On Wed, Apr 15, 2015 at 10:58:12PM +0200, Jean-Baptiste Denis wrote:
A shot in the dark but maybe worth a try - can you try disabling the cleanup task?
ldap_purge_cache_timeout = 0
in the [domain] section. The cleanup might cause some groups with no members to be removed, I wonder if that is your case..
Just did this, but didn't work.
Maybe I don't understand the purpose of this test, but the result does not surprise me because the ldap cache is empty at that time. As Thomas stated in the initial message of this thread, our actual test case implies:
. /etc/init.d/sssd stop . rm -rf /var/lib/sss/mc/* /var/lib/sss/db/* . /etc/init.d/sssd start
before running anything else. So I guess the ldap backend has no need to be cleaned up at this particular time.

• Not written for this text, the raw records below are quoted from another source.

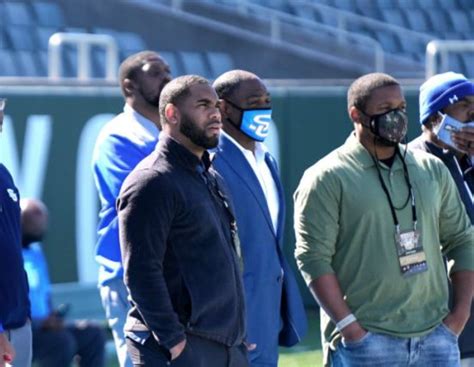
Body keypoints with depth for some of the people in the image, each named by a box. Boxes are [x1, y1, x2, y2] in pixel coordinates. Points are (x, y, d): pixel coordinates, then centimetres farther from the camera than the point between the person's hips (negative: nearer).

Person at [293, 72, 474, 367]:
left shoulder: (432, 170, 13)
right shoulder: (328, 179, -3)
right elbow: (313, 258, -9)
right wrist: (349, 327, -15)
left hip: (436, 337, 5)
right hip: (366, 342, -5)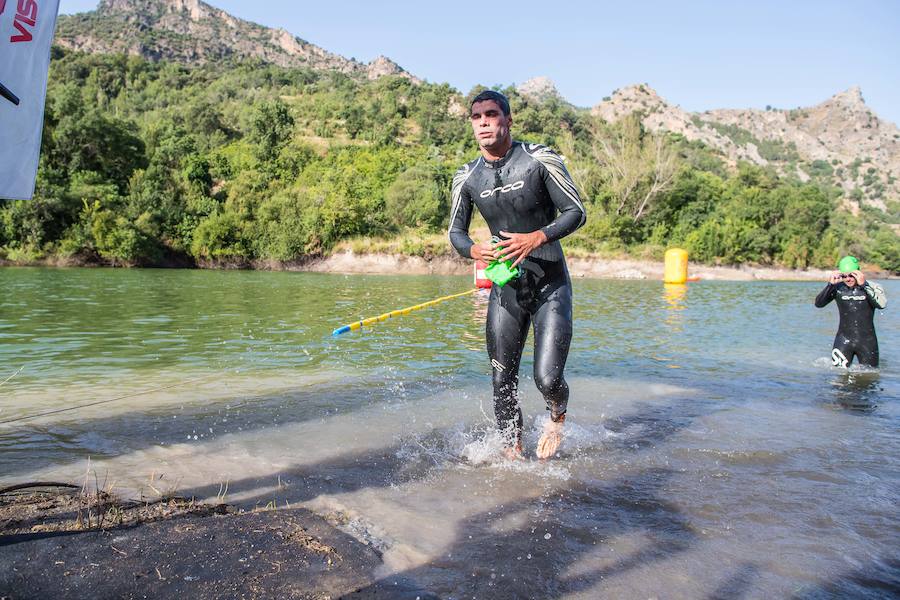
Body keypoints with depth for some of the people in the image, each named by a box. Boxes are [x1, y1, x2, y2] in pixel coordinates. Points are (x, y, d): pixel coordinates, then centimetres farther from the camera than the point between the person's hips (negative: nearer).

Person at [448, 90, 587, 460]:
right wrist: (474, 250, -13)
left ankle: (557, 417, 25)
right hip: (506, 289, 3)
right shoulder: (466, 178, 2)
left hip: (552, 285, -3)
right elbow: (455, 231, 10)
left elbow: (576, 212, -6)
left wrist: (536, 238, -22)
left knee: (548, 379, -12)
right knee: (502, 381, 4)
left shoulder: (540, 159, -8)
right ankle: (513, 451, 25)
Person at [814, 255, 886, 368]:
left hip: (867, 341, 0)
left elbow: (882, 304, -23)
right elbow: (818, 304, -11)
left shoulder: (872, 287, -4)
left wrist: (864, 285, -28)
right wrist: (830, 284, -21)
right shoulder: (837, 288, 0)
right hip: (844, 340, 0)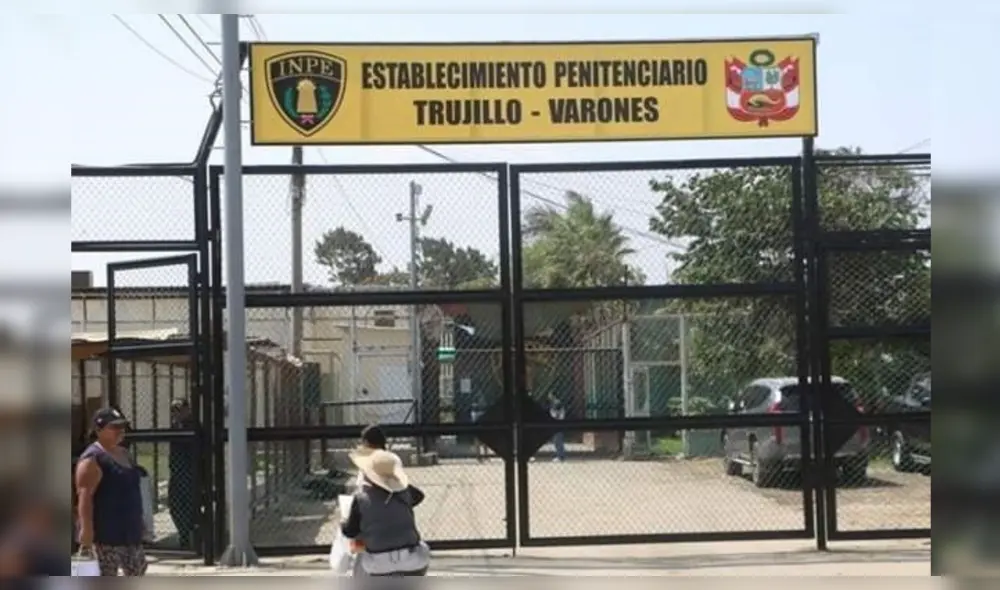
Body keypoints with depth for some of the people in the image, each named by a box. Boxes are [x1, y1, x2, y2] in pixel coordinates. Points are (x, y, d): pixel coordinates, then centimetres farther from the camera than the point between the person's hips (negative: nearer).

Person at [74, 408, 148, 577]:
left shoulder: (124, 453, 15)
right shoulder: (93, 459, -14)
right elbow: (84, 496, -20)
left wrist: (139, 521, 23)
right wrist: (86, 529, -27)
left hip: (129, 530, 10)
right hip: (106, 532, -10)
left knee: (138, 570, 14)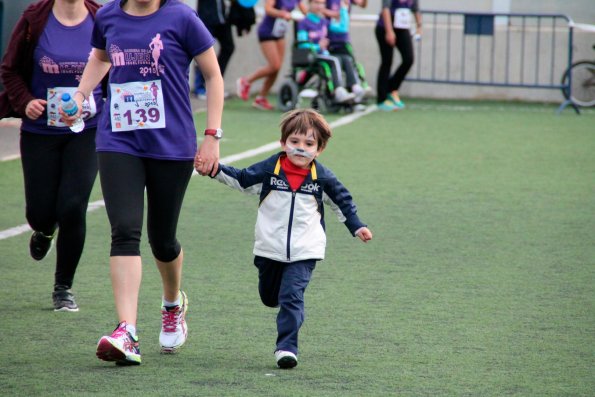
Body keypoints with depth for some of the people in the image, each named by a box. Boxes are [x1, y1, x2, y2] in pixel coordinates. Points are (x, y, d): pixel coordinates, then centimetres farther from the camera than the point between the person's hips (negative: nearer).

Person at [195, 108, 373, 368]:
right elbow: (241, 179, 4)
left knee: (291, 297, -15)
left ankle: (287, 347, -14)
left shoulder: (322, 178, -2)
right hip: (269, 249, 2)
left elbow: (341, 201, 13)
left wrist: (356, 227, 13)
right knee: (269, 297, 16)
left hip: (304, 252, -2)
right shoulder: (270, 169, -4)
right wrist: (214, 169, -7)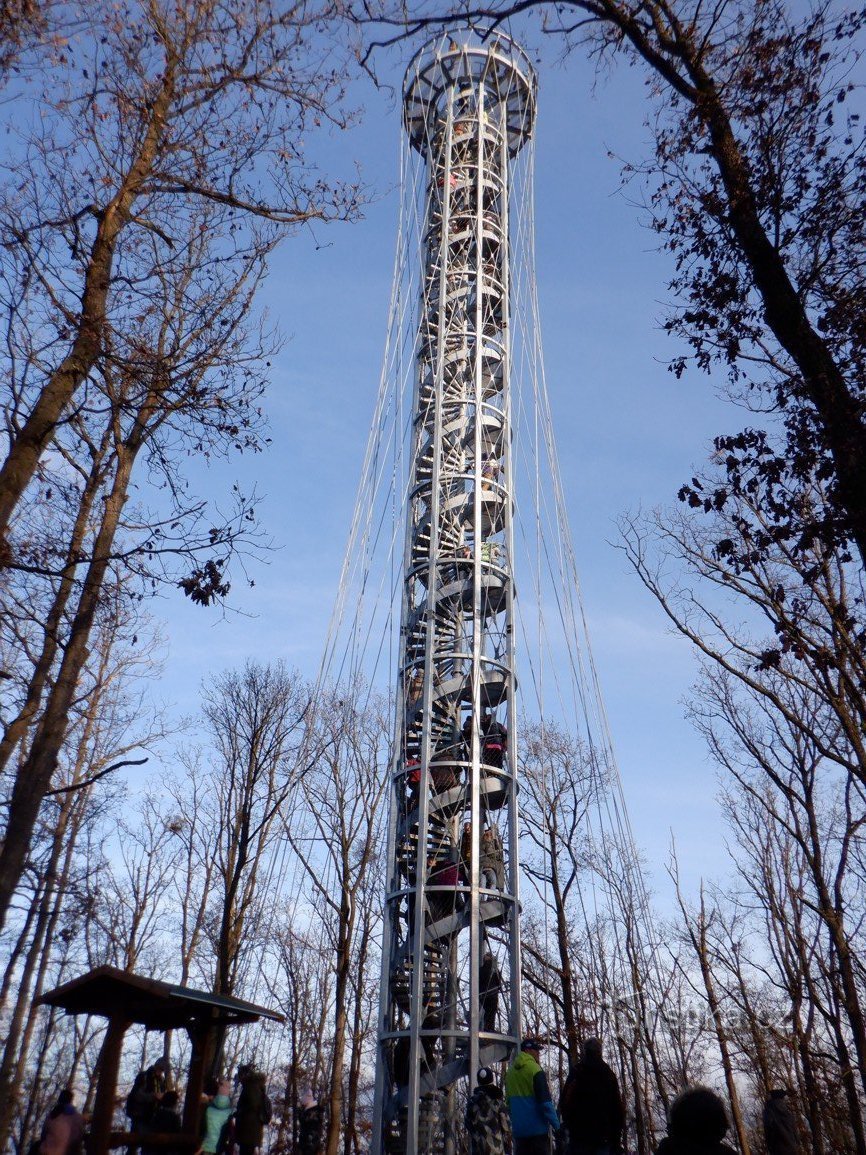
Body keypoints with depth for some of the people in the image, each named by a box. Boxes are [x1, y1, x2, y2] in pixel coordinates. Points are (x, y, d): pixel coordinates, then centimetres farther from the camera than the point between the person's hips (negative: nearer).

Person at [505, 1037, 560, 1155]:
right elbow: (545, 1101, -15)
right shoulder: (535, 1070, -11)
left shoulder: (510, 1071, 12)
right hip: (537, 1128, -7)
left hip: (518, 1129, 7)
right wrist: (556, 1125, -11)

I was suspecting a race condition, because as well as the rest of SSSD, the cleanup task is asynchronous. I was suspecting the following might have happened: - initgroups starts: - users are written to the cache - groups are written to the cache but not linked yet to the user objects - cleanup tasks starts - cleanup task removes the group objects because they are "empty". It shouldn't happen because the cleanup task should only remove expired entries, but IIRC Lukas saw a similar race-condition elsewhere.
If I run the test case again without restarting sssd and without cleaning up the cache, I've got no problem for next jobs (maybe until the next ldap purge. I think that this is exactly how we first encounter the problem : sometimes, some jobs were failing with a permission denied error while accessing a directory owned by one the user supplementary groups. The instrumented slurmd code showed us that the initgroups was not correctly getting the secondary groups. And the sssd backend log showed some purge activity if I remember correcty - need confirmation -)
In a previous message, you said :
I think this means the frontend (responder) either checks too soon or the back end wrote incomplete data.
We are not 100% sure that we've found the right place to look at, but each time we instrumented the code to print the number of groups, we've got the correct answer.
Maybe you could show us where to look exactly for :
- where the backend is writing the groups data to the sysdb cache
So the operation that evaluates what groups the user is a member of is called initgroups. IIRC you're using the rfc2307 (non-bis) schema, so the initgroups request that you run starts at src/providers/ldap/sdap_async_initgroups.c:385 in function sdap_initgr_rfc2307_send() and ends at sdap_initgr_rfc2307_recv()
- where the backend is signaling to the responder that the cache has been updated
The schema-specific request is the one I listed above, then returns to the generic LDAP code in ldap_common.c. The function that signals over sbus (dbus protocol used over unix socket) is at sdap_handler_done(), in particular be_req_terminate()
- where the responder is aware that he can now check the cache to get the answer
This is done in src/responder/common/responder_dp.c. The request is sent with sss_dp_get_account_send().
This code is a bit complex, because concurrent requests are just added to queue in sss_dp_issue_request() if the corresponding request is already found in rctx->dp_request_table hash table. But the first request that finishes would receive an sbus message from the provider in sss_dp_internal_get_done(). Then it would iterate over the queue of requests and mark them as done or failed.o
The callback that should be invoked by this generic NSS code is nss_cmd_getby_dp_callback().
- where the responder is actually getting the data from the sysdb cache
src/responder/nss/nsssrv_cmd.c, in particular nss_cmd_initgroups_search() and the function check_cache().